— Расстреляли на наших глазах… А мое положение после немецкого плена осложняло то, что там я слишком свыкся со «своей» грузинской фамилией. И когда после освобождения нас регистрировал уже советский лейтенант, я по инерции произнес: «Тварадзе». Только на следующий день, на допросе, назвал свою настоящую фамилию, настоящее имя и национальность. Ведь своему, советскому отвечал. Но этим только осложнил свое положение.
Альбина расстроилась, что этим вопросом вернула его в столь тяжелое прошлое. Но ведь соседка, которая через ее Пранаса попросила познакомить этого одинокого человека с еврейкой, о лагерях ничего не говорила. Сказала только, что он очень порядочный человек.
А он продолжал:
— Остальных следователь больше не трогал. А меня вызывал регулярно, через день. И с каждым допросом все больше свирепел. Называл меня не иначе как «гражданин предатель». Мой рассказ, что пытался бежать, но был пойман и сильно избит, называл враньем. А объяснения, что в немецком плену я не мог назваться евреем, потому что евреев в первую очередь расстреливали, его почему-то еще больше разозлили. Раскричался, что это выдумка, попытка притупить его бдительность, вызвать жалость. Было бы правдой, об этом писали бы в наших газетах. Он их читает, там ничего подобного нет. Что я предатель и меня надо расстрелять, а не кормить за счет трудящихся. После его допросов я не раз думал, что уж лучше немцы прикончили бы — все-таки враги…
Любе от такой его горечи стало страшно. А он, лишь недолго помолчав, снова заговорил:
— Так и продолжал вызывать. И каждый раз начинал с одних и тех же вопросов, только задавал их с разной степенью свирепости. Видно, рассчитывал, что я со страха растеряюсь, запутаюсь и в конце концов проговорюсь. Но мне не в чем было запутываться, я говорил правду.
— А долго пришлось это терпеть? — спросила Альбина.
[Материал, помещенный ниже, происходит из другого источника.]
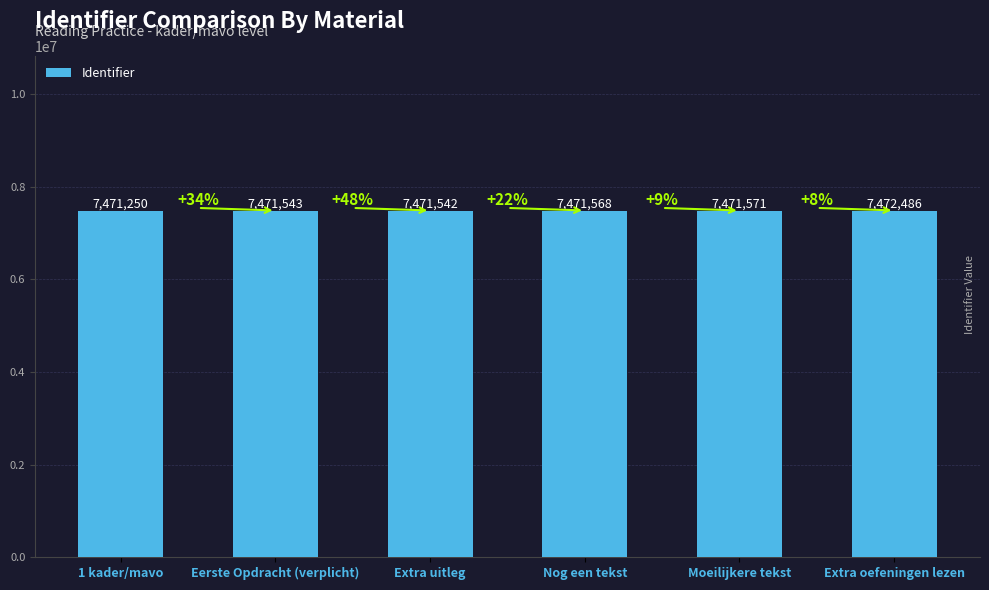

Rank the categories by value from highest to lowest.

Extra oefeningen lezen, Moeilijkere tekst, Nog een tekst, Eerste Opdracht (verplicht), Extra uitleg, 1 kader/mavo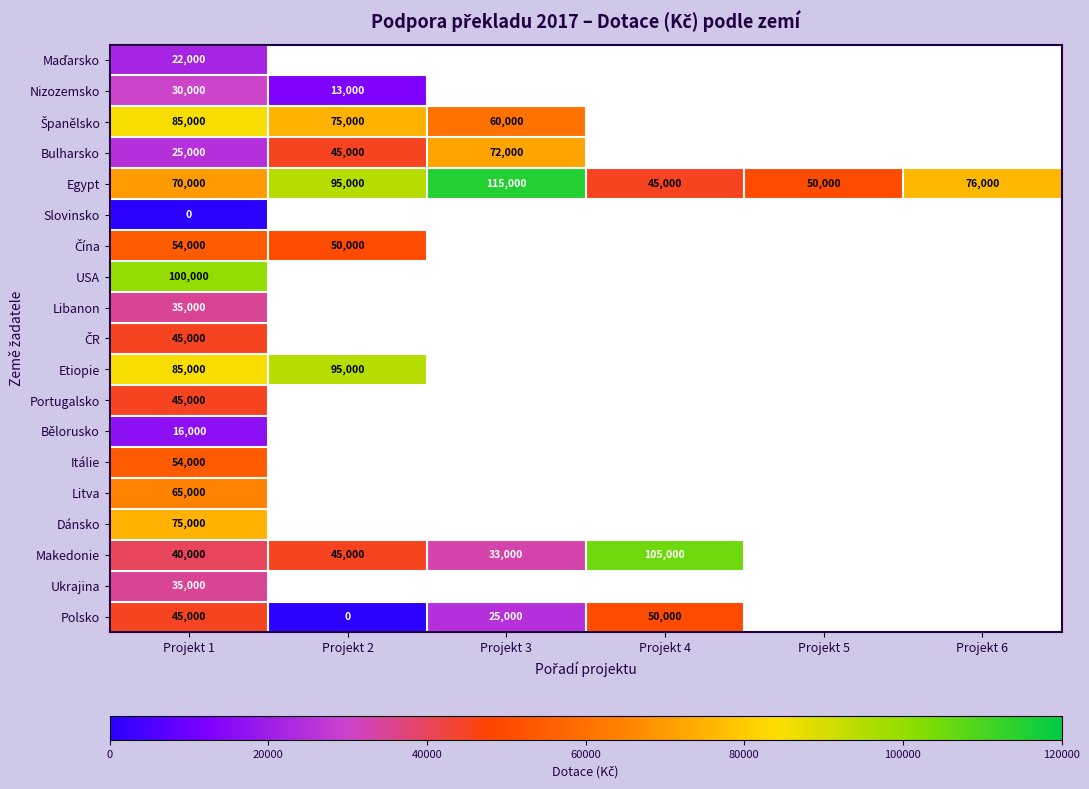

At which category is the sum across all series the highest?

Projekt 1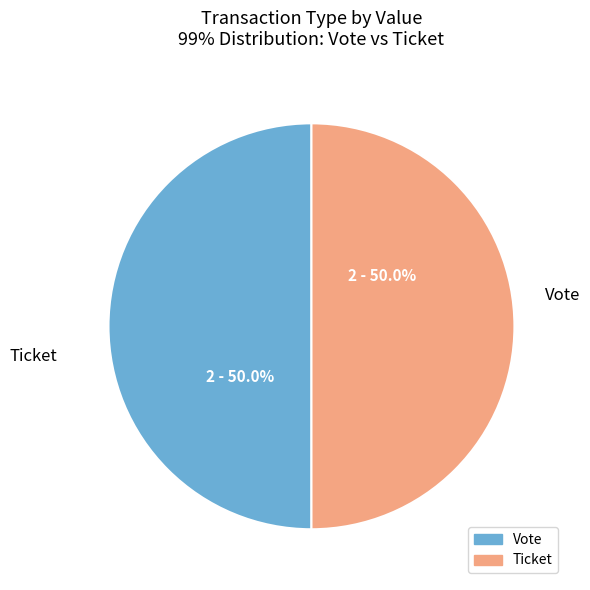

Approximately how many times larger is the value at Vote compared to Ticket?

1.0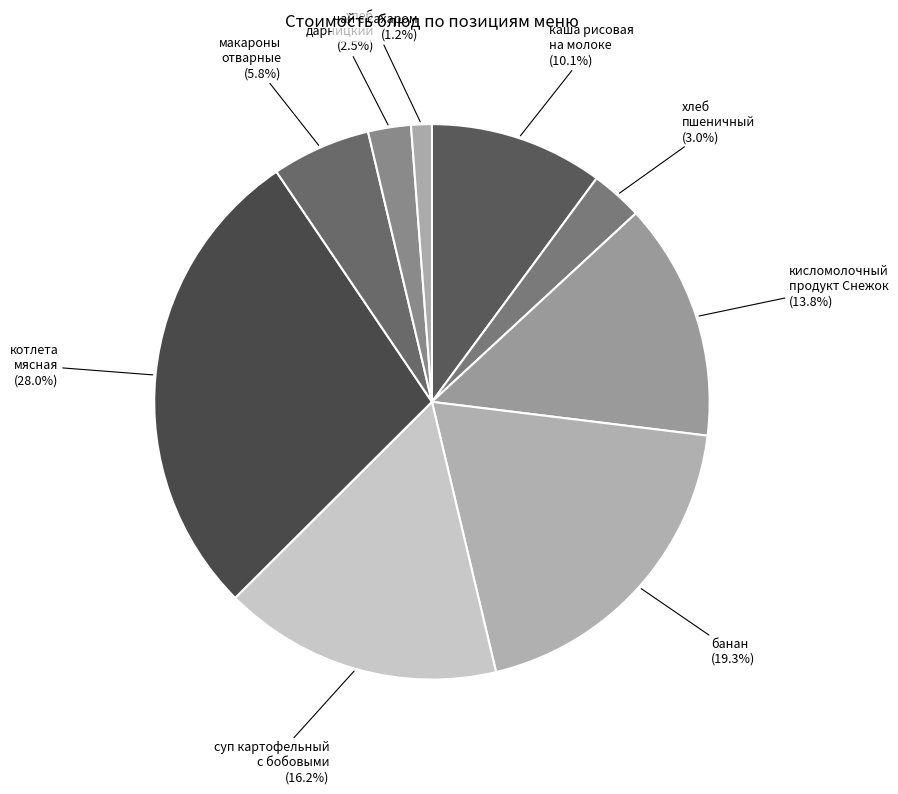

How many slices are in this pie chart?

9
— К счастью, не очень. Нас отправили в другой лагерь, на север. Там даже уголовникам было запрещено общаться с нами, предателями. Но они нас не трогали. И откуда-то знали, что у таких, как мы, срока нет и после каких-то своих проверок все-таки некоторых отпускают.
— Любу тоже проверяли, — Альбина, видно, хотела отвлечь его, — в фильтрационном пункте НКВД.
— Но я там была недолго, — почти виновато уточнила Люба. — И офицер, который допрашивал, не кричал на меня. Только часто переспрашивал, уточнял и очень подробно записывал.
— Среди наших конвоиров тоже одно время служил нормальный парень. Мне даже было обидно за него, что в столь молодом возрасте он сталкивается с такой действительностью. Ведь эти поощряемые властью издевательства над людьми калечат душу. Но этот парень, видно, был стойкий, не заразился вседозволенностью. Даже команды подавал без матерщины, если вы знаете, что это такое. А после того, как я ему вправил вывих плеча, и вовсе проникся скрытым от остальных конвоиров сочувствием. Удивлялся, что сижу за то, что был в немецком плену, — не добровольно же сдался. А когда приближался к концу срок его службы и предстояла демобилизация, тихонько спросил, не хочу ли я передать на волю весточку о себе. Я, конечно, написал всего несколько слов. Без адреса — его он запомнил наизусть. И без подписи — жена и родители мой почерк знают. Только оказалось, что некому было мою записку прочесть…
Он умолк. И Люба, явно для того чтобы нарушить эту повисшую тишину, спросила:
— А жилье вам после освобождения дали?
— Таким, как я, ничего не дают. Тем более что не имею права жить в столице, даже в родном Каунасе. Существует такой запрет, называется «минус сто», то есть список ста городов, в которых я не имею права жить.
— Так где же?.. — и осеклась.
— Официально, как и положено, прописан на сто первом километре. А приютили меня старые знакомые. Не побоялись «изменнику» отгородить от кухни закуток. По выходным езжу в свое разрешенное место жительства, расхаживаю там, чтобы меня видели. Работаю тоже здесь, в городе. — И, видно, решив рассказать все до конца, уточнил: — Правда, не совсем, вернее, совсем не по специальности, — хирург, который столько времени не оперировал, да еще отморозил в лагере руки, больше не хирург.
— А сколько времени вы?.. — Альбина запнулась, явно не зная, как спросить.
— В немецком — полтора года, а в советском — четыре года и два месяца.
— Но раз выпустили, значит, и до этого энкавэдэшного крикуна все же дошли факты злодейства немцев по отношению к вашему народу. И он, наверное, понял, что вы не могли ни добровольно им сдаться, а тем более сотрудничать с ними.